Они все могли встретиться, эти хакеры, взламывающие коды природы, они жили в одно время и не так уж далеко друг от друга. Шла Вторая мировая война. Конрада Лоренца, заведующего кафедрой в Кенигсбергском университете (той, которой когда-то заведовал Кант), мобилизовали в действующую армию как врача. Он попал в плен на Восточном фронте. Кто-то из советского начальства дал ему возможность работать в плену, писать и сохранить написанное. Валлон в это время скрывался от гестапо в Париже. Кончилась война, все вернулись к своей работе, все оказались на виду, Валлон вошел министром в правительство де Голля, почему бы им было не встретиться? Их интересовали близкие вопросы, они все принадлежали к поколению, в котором размышления о смысле жизни не казались смешными.

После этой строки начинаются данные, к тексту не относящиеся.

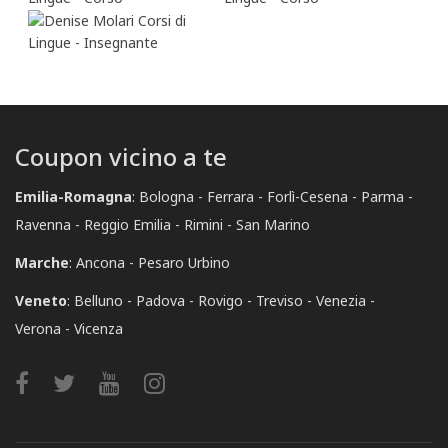
Coupon vicino a te
Emilia-Romagna
:
Bologna
Ferrara
Forlì-Cesena
Parma
Ravenna
Reggio Emilia
Rimini
San Marino
Marche
:
Ancona
Pesaro Urbino
Veneto
:
Belluno
Padova
Rovigo
Treviso
Venezia
Verona
Vicenza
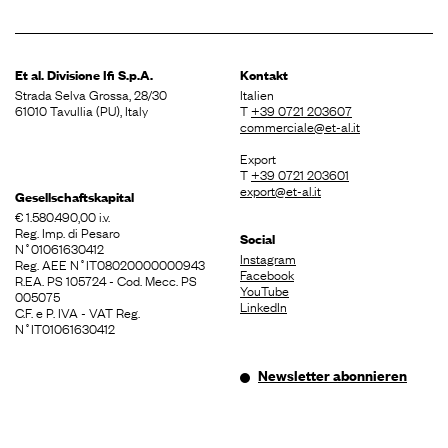
Et al. Divisione
Ifi S.p.A.
Kontakt
Strada Selva Grossa, 28/30
Italien
61010 Tavullia (PU), Italy
T
+39 0721 203607
commerciale@et-al.it
Export
T
+39 0721 203601
export@et-al.it
Gesellschaftskapital
€ 1.580.490,00 i.v.
Reg. Imp. di Pesaro
Social
N˚01061630412
Instagram
Reg. AEE N˚IT08020000000943
Facebook
R.EA. PS 105724 - Cod. Mecc. PS
YouTube
005075
LinkedIn
C.F. e P. IVA - VAT Reg.
N˚IT01061630412
Newsletter abonnieren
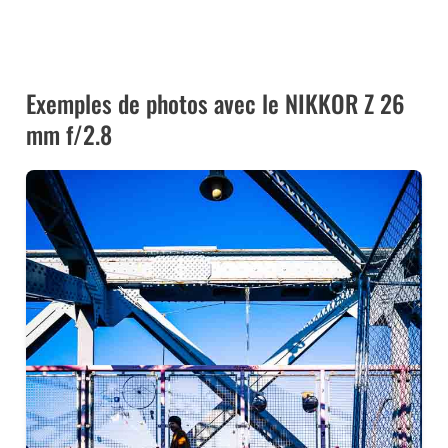
CET OBJECTIF PANCAKE CHEZ MISS NUMERIQUE
Exemples de photos avec le NIKKOR Z 26
mm f/2.8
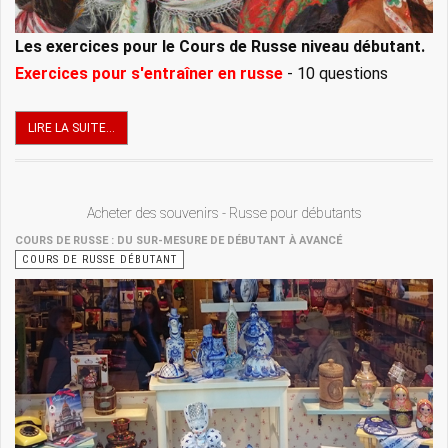
Les exercices pour le Cours de Russe niveau débutant.
Exercices pour s'entraîner en russe
- 10 questions
LIRE LA SUITE...
Acheter des souvenirs - Russe pour débutants
COURS DE RUSSE : DU SUR-MESURE DE DÉBUTANT À AVANCÉ
COURS DE RUSSE DÉBUTANT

Наука стала другой. Ну и что, что американские ученые, обнаружив опускание гортани, оказались в тупике? Они нормально чувствуют себя в своем тупике. И если ты явишься к ним с Поршневым, они не будут потрясены. Как бы не так. В лучшем случае пожмут плечами: может быть, может быть… Точность определения возраста черепа – и та их интересует больше, потому что это наука, а Поршнев предлагает рассуждения.

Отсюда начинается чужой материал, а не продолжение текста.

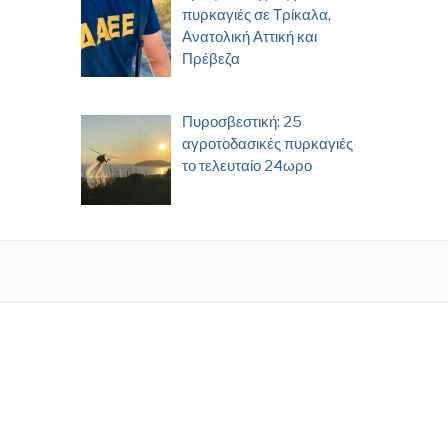
πυρκαγιές σε Τρίκαλα,
Ανατολική Αττική και
Πρέβεζα
Πυροσβεστική: 25
αγροτοδασικές πυρκαγιές
το τελευταίο 24ωρο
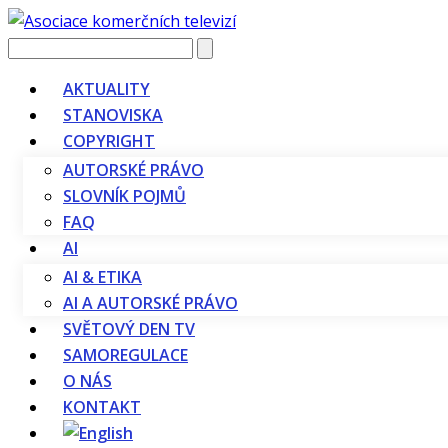
Vyhledávání
AKTUALITY
STANOVISKA
COPYRIGHT
AUTORSKÉ PRÁVO
SLOVNÍK POJMŮ
FAQ
AI
AI & ETIKA
AI A AUTORSKÉ PRÁVO
SVĚTOVÝ DEN TV
SAMOREGULACE
O NÁS
KONTAKT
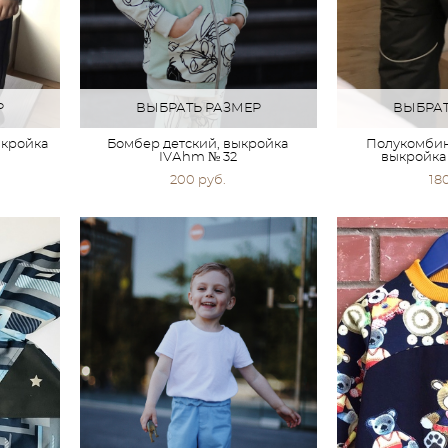
Р
ВЫБРАТЬ РАЗМЕР
ВЫБРАТ
ыкройка
Бомбер детский, выкройка
Полукомбин
IVАhm № 32
выкройка
200 pуб.
18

Кончилась целая эпоха, длившаяся столетия или тысячелетия. Локтев, Валлон, Поршнев, Конрад Лоренц, как все психологи, биологи, математики, философы, поэты, физики, писатели и религиозные мыслители вплоть до пятидесятых, или шестидесятых, или даже семидесятых годов двадцатого века искали некий объясняющий порядок. Как Ньютон, как Коперник, искали божественный закон, чтобы цепочка причин и следствий прослеживалась до доступного конца. Локтев писал, что в любом хаосе должен содержаться некий еще неизвестный, неопределенный, может быть, даже неосуществимый, но пытающийся осуществиться порядок. Он верил в него, как простые люди верят в судьбу, гороскопы, предчувствия и амулеты. Все, что он писал, было его поиском. То, что на языке эксперта Сергея Павловича было невменяемостью, Локтев видел как вменяемость высшую: человеком управляла некая сила, у которой была своя цель, осознать эти силу и значило быть вменяемым.

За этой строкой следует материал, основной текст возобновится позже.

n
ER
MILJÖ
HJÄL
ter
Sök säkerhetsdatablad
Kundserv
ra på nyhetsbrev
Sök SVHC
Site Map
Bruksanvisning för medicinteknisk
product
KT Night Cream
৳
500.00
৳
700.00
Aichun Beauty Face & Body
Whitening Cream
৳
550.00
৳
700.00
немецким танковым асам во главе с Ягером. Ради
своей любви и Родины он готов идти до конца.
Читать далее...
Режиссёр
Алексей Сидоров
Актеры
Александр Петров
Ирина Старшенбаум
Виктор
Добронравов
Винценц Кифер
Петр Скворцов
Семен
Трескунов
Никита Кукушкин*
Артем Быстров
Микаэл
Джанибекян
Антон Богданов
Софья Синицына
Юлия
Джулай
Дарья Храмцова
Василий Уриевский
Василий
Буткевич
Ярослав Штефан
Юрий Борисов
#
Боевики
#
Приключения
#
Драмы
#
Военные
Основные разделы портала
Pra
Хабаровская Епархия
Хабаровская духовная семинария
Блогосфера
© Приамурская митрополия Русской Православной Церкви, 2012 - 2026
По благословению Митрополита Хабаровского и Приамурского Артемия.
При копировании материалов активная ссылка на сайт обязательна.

Это время вернется не скоро. Любой вопрос, выходящий за рамки узкой специализации, стал восприниматься, как дурной тон. Общие идеи вызывают раздражение, как претензия. Чтобы создать атомную бомбу, электронику, лазеры и прочие чудеса, Эйнштейн и ему подобные не нужны. А что дали диссиденты, все их статьи и жертвы? Они ни на волос не поколебали систему, но система рухнула, когда Рейган предложил непосильную ей гонку вооружений. Любая идея устаревает очень быстро. И Коперник устарел, и Ньютон устарел, и ваш Поршнев, скажут мне, устареет очень быстро, а может быть, устарел уже.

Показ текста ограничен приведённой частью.